Concurrentie om prooien kan ook de populaties van de woestijnkat beperken. Hij wordt aangetroffen in de oostelijke woestijn van Egypte en leeft samen met de goudjakhals, de zandvos, de gestreepte hyena en de moeraskat. De zandvos komt ook samen met de woestijnkat voor in het Mahazat as-Sayd Protected Area in Saoedi-Arabië. In dit gebied is de dichtheid van zandvossen vijf keer groter dan die van de woestijnkat, en beide soorten zijn voor hun voedsel sterk afhankelijk van kleine knaagdieren. De grotere dichtheid van zandvossen kan resulteren in concurrentie om knaagdierprooien tussen deze soorten, waardoor de omvang van de populatie woestijnkatten wordt beperkt. De woestijnkat kan in hetzelfde gebied worden aangetroffen als andere carnivoren, waaronder de wilde kat en de rode vos in Israël, en met de rode vos, de steppevos en, minder vaak, de wilde kat in Turkmenistan. De woestijnkat lijkt gevoelig voor menselijke verstoring en aantasting van het leefgebied.[2]

Voortplanting

[bewerken | brontekst bewerken]

Woestijnkatten krijgen gemiddeld zo'n drie jongen per worp. Deze zijn na zes maanden zelfstandig.

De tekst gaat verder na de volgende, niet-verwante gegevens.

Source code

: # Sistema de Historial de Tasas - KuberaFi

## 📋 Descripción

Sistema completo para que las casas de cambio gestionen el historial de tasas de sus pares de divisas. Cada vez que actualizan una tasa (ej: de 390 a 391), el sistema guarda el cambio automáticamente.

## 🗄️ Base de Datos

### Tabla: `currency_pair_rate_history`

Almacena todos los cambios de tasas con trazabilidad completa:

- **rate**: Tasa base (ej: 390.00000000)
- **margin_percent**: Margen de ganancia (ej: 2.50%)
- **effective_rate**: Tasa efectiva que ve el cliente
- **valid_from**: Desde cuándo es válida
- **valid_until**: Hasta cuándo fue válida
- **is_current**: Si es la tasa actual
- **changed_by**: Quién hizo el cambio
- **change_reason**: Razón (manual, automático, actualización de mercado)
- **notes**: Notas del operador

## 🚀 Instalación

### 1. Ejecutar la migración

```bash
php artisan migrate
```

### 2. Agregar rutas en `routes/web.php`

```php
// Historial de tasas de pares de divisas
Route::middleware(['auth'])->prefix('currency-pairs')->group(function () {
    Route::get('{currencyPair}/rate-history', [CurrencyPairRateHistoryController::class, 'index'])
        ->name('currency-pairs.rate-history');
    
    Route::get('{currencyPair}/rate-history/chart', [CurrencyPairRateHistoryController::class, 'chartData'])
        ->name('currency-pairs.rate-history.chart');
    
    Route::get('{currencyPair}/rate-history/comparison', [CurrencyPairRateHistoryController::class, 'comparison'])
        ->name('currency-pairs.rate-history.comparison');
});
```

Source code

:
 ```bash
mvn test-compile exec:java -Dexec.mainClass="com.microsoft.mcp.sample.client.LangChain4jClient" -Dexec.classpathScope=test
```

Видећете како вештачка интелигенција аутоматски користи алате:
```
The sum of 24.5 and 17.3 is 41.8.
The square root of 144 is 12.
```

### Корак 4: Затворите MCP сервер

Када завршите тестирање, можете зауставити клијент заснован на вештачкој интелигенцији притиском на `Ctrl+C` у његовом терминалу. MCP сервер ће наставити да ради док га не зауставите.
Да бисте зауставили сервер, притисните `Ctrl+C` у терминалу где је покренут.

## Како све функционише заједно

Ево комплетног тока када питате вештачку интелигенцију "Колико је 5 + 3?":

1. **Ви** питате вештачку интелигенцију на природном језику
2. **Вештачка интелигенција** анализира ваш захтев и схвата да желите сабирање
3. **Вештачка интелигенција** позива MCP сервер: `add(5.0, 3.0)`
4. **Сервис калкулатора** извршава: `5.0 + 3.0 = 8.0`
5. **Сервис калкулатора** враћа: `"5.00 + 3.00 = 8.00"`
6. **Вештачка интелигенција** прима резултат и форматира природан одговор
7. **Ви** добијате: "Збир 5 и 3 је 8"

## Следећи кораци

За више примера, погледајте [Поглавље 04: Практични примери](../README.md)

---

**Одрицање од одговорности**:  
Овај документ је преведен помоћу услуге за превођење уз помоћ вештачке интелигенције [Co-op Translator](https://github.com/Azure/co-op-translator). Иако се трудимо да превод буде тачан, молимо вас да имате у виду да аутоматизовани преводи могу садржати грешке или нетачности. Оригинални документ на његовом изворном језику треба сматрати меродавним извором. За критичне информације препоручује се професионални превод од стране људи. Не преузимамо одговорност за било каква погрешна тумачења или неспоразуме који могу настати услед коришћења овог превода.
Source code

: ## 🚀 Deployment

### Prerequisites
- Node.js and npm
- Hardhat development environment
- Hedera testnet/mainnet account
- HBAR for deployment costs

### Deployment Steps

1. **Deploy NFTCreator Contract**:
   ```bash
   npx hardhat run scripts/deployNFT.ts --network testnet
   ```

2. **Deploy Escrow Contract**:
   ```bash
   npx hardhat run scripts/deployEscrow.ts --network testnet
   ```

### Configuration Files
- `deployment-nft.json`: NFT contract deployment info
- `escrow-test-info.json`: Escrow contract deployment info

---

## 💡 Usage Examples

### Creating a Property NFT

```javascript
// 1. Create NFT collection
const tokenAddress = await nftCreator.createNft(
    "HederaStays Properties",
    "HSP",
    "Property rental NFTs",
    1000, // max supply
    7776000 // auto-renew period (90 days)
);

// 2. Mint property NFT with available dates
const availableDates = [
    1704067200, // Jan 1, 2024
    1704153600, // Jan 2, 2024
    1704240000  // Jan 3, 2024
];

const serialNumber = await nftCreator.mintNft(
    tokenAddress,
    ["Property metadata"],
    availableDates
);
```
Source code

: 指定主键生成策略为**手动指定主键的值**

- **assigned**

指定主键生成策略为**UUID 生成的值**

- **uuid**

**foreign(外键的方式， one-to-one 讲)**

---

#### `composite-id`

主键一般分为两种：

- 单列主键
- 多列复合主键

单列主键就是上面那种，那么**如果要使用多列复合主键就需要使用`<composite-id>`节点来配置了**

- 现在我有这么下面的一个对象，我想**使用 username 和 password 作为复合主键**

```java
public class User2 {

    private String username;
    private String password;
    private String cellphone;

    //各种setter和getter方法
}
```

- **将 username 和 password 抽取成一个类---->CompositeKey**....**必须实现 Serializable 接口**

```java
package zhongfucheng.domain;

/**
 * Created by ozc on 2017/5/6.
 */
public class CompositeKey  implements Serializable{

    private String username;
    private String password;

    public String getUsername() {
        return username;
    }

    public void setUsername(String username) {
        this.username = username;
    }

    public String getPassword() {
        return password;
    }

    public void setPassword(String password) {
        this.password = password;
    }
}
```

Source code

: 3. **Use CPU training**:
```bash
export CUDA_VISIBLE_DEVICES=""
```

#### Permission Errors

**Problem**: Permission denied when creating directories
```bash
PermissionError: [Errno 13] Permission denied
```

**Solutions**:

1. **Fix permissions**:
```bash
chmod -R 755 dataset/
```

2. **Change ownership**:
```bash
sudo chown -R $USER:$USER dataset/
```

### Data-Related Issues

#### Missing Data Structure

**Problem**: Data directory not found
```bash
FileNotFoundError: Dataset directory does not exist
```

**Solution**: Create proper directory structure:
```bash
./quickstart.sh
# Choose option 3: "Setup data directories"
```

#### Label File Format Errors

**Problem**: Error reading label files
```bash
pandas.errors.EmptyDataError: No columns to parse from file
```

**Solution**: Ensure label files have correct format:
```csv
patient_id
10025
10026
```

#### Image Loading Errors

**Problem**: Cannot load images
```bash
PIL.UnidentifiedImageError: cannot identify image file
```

De woestijnkat komt voor in zand- en steenachtige woestijnen in Noord-Afrika, het Arabische schiereiland en Zuidwest- en Centraal-Azië. Het gebrek aan gegevens in ogenschijnlijk geschikte gebieden kan eerder een gevolg zijn van onvoldoende onderzoek dan van de afwezigheid van de soort. In Noord-Afrika komt de woestijnkat voor in het westen van Marokko en de Westelijke Sahara, oostelijk tot Algerije. Onbevestigde rapporten suggereren dat het verspreidingsgebied zich kan uitstrekken van het Adrar Souttouf-gebergte in de Westelijke Sahara tot aan de Majabat al Koubra-woestijn in Mauritanië. Er bestaan vindplaatsen uit Mali, Niger en Tunesië. Er zijn sporen gevonden in Senegal, Tsjaad en Soedan. Hoewel er waarnemingen zijn gemeld, zijn er geen exemplaren verzameld in Libië of Egypte, ten westen van de Nijl. De soort kan overal in de Sahara voorkomen in een geschikt leefgebied, maar ter bevestiging is onderzoek nodig. Wel is de soort verzameld ten oosten van de Nijl en in de Sinaï, in Saoedi-Arabië, zuidwaarts uit tot in Jemen en Oman, oostwaarts tot in Koeweit, Qatar en de Verenigde Arabische Emiraten en naar het noorden in Jordanië, in de Wadi Araba-vallei in Israël, in de Gazastrook, in het Al Talila-reservaat bij Palmyra (Syrië) en in de Al Najaf-woestijn (Irak). De soort komt voor in hoge glooiende zandduinen, gescheiden door vlakke steenachtige vlaktes op 900 m hoogte nabij Nushki, Pakistan. De populaties in Sahara, in de provincie Balochistan in Pakistan, in Centraal-Azië, en in Arabië lijken geïsoleerd van elkaar.[2]